Convicted murderer Monique Turenne says she had nothing to do with the death of her husband. Friday a Bay County jury found her guilty of second degree murder in the beating death of her husband, Canadian Air Force Major David Turenne. She says the jury is wrong.
Monique Turenne didn't testify in the trial, and she has never spoken publicly about her husband's death or her trial until now. Saturday night she told Newschannel 7 a different story than the one heard in her trial.
She says double lives caught up with her husband David the night he was killed by a man she says she had no intimate relationship with Ralph Crompton.
"The crush, that is so lame," says Turenne. "He was going into business with my husband. David was into extracurricular affairs." Turenne says it was not a legitimate operation. "Not at all." Turenne says Ralph and David were fighting over a business venture. "There was a business venture involved, and there was also someone else involved with the name Diablo."
That story never came out during her trial.
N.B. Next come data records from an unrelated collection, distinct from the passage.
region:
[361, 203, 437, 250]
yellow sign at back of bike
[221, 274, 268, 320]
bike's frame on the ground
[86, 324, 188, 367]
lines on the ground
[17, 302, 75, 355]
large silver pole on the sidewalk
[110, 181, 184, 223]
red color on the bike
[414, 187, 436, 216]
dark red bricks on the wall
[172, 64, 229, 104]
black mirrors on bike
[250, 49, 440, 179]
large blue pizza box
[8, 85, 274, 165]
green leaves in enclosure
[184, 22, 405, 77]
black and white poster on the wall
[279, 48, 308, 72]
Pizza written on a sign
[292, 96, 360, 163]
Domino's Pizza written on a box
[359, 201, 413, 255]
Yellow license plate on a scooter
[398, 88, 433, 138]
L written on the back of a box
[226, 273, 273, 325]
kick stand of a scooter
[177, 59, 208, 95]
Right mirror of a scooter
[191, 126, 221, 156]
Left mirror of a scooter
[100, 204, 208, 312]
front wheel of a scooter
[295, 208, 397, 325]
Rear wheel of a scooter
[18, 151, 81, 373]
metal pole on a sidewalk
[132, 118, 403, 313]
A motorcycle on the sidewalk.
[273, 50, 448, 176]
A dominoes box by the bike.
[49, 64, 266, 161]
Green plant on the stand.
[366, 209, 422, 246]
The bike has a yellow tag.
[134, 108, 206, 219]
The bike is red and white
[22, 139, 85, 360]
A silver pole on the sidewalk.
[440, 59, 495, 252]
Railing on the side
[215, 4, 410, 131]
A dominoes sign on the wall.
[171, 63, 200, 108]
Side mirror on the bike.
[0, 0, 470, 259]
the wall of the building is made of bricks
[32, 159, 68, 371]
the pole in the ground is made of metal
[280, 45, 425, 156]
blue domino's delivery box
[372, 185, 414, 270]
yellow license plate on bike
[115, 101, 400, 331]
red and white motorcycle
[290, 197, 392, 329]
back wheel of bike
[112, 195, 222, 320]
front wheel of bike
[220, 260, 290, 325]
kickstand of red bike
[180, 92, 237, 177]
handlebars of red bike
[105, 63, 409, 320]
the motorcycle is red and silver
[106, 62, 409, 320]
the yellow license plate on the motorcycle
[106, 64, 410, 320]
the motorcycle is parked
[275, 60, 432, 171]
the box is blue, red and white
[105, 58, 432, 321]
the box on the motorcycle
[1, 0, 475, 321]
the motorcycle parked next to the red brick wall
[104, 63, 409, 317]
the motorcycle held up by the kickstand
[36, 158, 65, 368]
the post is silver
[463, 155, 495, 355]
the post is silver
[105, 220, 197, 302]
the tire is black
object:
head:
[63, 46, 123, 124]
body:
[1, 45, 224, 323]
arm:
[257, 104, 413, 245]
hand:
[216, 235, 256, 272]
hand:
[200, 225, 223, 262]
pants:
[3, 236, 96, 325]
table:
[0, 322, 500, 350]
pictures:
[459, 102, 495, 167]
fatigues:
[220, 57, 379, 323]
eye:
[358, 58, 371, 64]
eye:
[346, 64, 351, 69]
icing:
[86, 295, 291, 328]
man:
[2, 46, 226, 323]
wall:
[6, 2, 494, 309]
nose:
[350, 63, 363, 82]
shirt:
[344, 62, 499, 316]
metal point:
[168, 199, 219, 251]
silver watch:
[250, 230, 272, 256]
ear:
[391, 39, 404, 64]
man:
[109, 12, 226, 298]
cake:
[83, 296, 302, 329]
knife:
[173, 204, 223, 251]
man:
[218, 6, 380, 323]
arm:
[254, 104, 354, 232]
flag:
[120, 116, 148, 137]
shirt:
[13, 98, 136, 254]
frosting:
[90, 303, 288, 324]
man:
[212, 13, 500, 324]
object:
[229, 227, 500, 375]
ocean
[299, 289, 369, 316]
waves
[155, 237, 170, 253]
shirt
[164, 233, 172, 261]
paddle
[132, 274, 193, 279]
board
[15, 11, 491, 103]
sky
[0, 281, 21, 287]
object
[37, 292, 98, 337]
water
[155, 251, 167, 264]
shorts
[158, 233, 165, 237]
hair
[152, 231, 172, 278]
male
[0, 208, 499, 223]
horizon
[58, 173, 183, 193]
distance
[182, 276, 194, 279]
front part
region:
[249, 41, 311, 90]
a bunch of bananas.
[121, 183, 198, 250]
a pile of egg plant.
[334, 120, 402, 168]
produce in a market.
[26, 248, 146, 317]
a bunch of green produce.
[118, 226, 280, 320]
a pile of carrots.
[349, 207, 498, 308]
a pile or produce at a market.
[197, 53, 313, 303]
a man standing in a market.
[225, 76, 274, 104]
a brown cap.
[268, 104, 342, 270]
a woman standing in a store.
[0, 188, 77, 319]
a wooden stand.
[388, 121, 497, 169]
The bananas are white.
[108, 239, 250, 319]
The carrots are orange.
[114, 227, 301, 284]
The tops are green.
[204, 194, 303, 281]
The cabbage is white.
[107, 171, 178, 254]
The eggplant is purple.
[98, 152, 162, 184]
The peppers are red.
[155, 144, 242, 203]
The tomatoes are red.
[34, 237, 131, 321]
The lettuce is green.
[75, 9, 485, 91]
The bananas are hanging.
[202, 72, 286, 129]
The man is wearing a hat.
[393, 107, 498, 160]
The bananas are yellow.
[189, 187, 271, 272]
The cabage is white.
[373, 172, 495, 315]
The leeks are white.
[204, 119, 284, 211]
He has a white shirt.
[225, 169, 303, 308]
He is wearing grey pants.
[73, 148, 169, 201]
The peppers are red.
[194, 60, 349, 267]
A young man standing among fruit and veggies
What did come up were incriminating statements she made to Canadian authorities. Hours of questions and answers condensed into a small report she signed.
"There was no statement. If there was anything, there was one handwritten thing that they made it and that's where all those inconsistencies are," says Turenne. “I signed it because they told me if I didn't sign they were going to lock me up. I was not going to go to the funeral. I was going to be staying put."
It took two hours for the jury to find Turenne guilty of second degree murder in the death of her husband. During much of the trial, Turenne says she disagreed with her lawyer's strategy.
"We weren't able to bring forth the testimony from the Crompton trial. I was floored when all of a sudden he's (Turenne's attorney, Walter Smith) not bringing that forth and why not? It's like, I'm sorry Walter, but I don't think you did the job. You really didn't do the job. Yeah, it's a great case for appeals, but I'm not home with my kids right now."
Turenne wishes she would have testified. "I would have pushed it because he (Smith) says reasonable doubt. That's it. We don't need to go to this or that, reasonable doubt. There's so many loopholes."
Turenne had also hoped Crompton would testify but he refused once he got on the witness stand. She now faces a sentence of up to life in prison but she says she plans to appeal the verdict. Sentencing for is scheduled for August 2. Prosecutors say she will most likely have to serve 20 years in prison.